-- Texto de trabajo --
•••••

Este, el racismo institucionalizado y la oposición contra él desde distintas perspectivas, prioridades y formas de ser, es, lógicamente, la piedra angular de la historia, manifestada a través de los personajes, pero sin trincheras ni panfletos (la obra de una dramaturga negra, sobre un tema propio de los negros, interpretado por negros, y dirigida para el cine por un blanco para la Columbia Pictures), dado que evita la ingenuidad, la bisoñez y la militancia ciega que supondría retratar a todos los negros como personajes positivos (aunque sí esboza al único blanco de la trama, interpretado por John Fiedler, como personaje negativo), al tiempo que refleja sin concesiones, pero también sin señalar culpables únicos, las dificultades por las que a principios de los años sesenta transitaba todavía la población negra de las grandes urbes norteamericanas, desde la estigmatización social a la discriminación en el empleo o incluso en la libertad de movimientos y la autonomía vital. Un escenario que en esa década empezaría a cambiar drásticamente (aunque no del todo), sin que la autora de la obra, Lorraine Hansberry, pudiera ver la culminación de ese proceso de cambio, ya que falleció prematuramente a los treinta y cuatro años, en 1965.

•••••

(Elementos guardados)
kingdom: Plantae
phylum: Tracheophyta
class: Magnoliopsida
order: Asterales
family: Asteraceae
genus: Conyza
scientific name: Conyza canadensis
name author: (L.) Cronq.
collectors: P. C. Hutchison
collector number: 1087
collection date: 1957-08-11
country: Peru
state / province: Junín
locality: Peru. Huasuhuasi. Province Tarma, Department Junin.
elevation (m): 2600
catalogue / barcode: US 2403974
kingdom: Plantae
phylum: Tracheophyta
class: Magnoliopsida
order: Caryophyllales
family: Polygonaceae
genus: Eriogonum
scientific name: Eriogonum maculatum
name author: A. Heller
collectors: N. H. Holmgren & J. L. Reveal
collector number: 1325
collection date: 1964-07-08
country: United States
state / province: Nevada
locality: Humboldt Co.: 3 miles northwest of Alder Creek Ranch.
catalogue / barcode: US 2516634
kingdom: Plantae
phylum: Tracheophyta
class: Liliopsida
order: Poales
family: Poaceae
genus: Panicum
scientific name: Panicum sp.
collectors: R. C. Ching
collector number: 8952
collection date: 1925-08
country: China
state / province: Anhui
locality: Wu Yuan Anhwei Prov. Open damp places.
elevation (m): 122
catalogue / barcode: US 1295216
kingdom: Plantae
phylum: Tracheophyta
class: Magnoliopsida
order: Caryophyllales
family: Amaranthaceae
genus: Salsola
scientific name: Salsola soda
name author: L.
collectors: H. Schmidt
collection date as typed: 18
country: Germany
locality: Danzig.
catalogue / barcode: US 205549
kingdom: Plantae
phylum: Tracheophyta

•••••

-- Encargo --
¿Podrías citar completo y sin cambio alguno el fragmento sobre el racismo institucionalizado en la obra de Lorraine Hansberry?

-- Respuesta --
Este, el racismo institucionalizado y la oposición contra él desde distintas perspectivas, prioridades y formas de ser, es, lógicamente, la piedra angular de la historia, manifestada a través de los personajes, pero sin trincheras ni panfletos (la obra de una dramaturga negra, sobre un tema propio de los negros, interpretado por negros, y dirigida para el cine por un blanco para la Columbia Pictures), dado que evita la ingenuidad, la bisoñez y la militancia ciega que supondría retratar a todos los negros como personajes positivos (aunque sí esboza al único blanco de la trama, interpretado por John Fiedler, como personaje negativo), al tiempo que refleja sin concesiones, pero también sin señalar culpables únicos, las dificultades por las que a principios de los años sesenta transitaba todavía la población negra de las grandes urbes norteamericanas, desde la estigmatización social a la discriminación en el empleo o incluso en la libertad de movimientos y la autonomía vital. Un escenario que en esa década empezaría a cambiar drásticamente (aunque no del todo), sin que la autora de la obra, Lorraine Hansberry, pudiera ver la culminación de ese proceso de cambio, ya que falleció prematuramente a los treinta y cuatro años, en 1965.